● **TASK SET**:
[A] List every person the passage about signs and masks names.
[B] Duplicate the passage about signs and masks word for word, starting with "In 16th-century Europe, the" and going on through "to stay alive.".

● **PASSAGE PROVIDED**:
- - - - - - -

By the way, I thought that the Latin title of the post means “each to his mask”. It wwas taken from an anonymous 16th century portrait cover reproduced in Valentin Groebner’s “Who Are You?: Indentification, Deception and Surveillance in Early Modern Europe)” that I’m reading at the moment. I used it because it thought it was useful to reinforce the point that a sign is a kind of mask in a way that a name (or a digital signature) is not. My sign communicates something about me as that is more than identification, making for a richer interaction. Unfortunately, Latin wasn’t part of the curriculum at my bog standard comprehensive so I had to go and look it up, and I found this explanation in a discussion of Holbein exhibition

In 16th-century Europe, the idea of the portrait was anything but simplistic or trusting. It was an age of suspicion. Courtiers practised a pleasing mask to present to their prince. Princes were encouraged, by Machiavelli, to lie to their subjects. Religious division meant that dissimulating your faith might be essential to stay alive.

- - - - - - -

● **LISTED ENTRIES**:
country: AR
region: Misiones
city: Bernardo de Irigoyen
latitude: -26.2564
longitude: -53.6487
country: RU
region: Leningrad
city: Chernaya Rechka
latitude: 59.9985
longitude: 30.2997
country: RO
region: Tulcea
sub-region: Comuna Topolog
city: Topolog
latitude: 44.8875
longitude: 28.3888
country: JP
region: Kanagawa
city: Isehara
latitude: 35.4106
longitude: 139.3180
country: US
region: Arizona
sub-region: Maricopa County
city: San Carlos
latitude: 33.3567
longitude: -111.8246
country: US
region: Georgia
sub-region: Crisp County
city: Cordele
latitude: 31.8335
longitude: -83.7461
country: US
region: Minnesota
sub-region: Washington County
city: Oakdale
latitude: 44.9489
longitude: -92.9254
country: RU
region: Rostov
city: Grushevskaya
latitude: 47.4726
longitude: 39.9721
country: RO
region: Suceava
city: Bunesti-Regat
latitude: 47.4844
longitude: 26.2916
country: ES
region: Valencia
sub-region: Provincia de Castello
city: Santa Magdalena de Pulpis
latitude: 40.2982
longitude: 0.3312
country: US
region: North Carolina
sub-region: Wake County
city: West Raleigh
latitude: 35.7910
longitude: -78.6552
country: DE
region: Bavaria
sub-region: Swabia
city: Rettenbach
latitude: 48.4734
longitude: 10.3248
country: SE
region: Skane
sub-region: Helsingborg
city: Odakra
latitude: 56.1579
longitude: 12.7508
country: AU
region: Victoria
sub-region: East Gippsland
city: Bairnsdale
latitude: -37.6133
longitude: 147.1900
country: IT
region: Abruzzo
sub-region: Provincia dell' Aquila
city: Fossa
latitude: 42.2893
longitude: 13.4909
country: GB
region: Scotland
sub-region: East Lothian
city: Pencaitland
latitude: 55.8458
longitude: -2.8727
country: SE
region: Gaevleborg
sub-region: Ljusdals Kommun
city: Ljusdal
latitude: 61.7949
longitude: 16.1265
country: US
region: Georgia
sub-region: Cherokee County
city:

- - - - - - -

● **RESULTS OF THE EXERCISE**:
[A] Valentin Groebner, Holbein, Machiavelli

[B]
In 16th-century Europe, the idea of the portrait was anything but simplistic or trusting. It was an age of suspicion. Courtiers practised a pleasing mask to present to their prince. Princes were encouraged, by Machiavelli, to lie to their subjects. Religious division meant that dissimulating your faith might be essential to stay alive.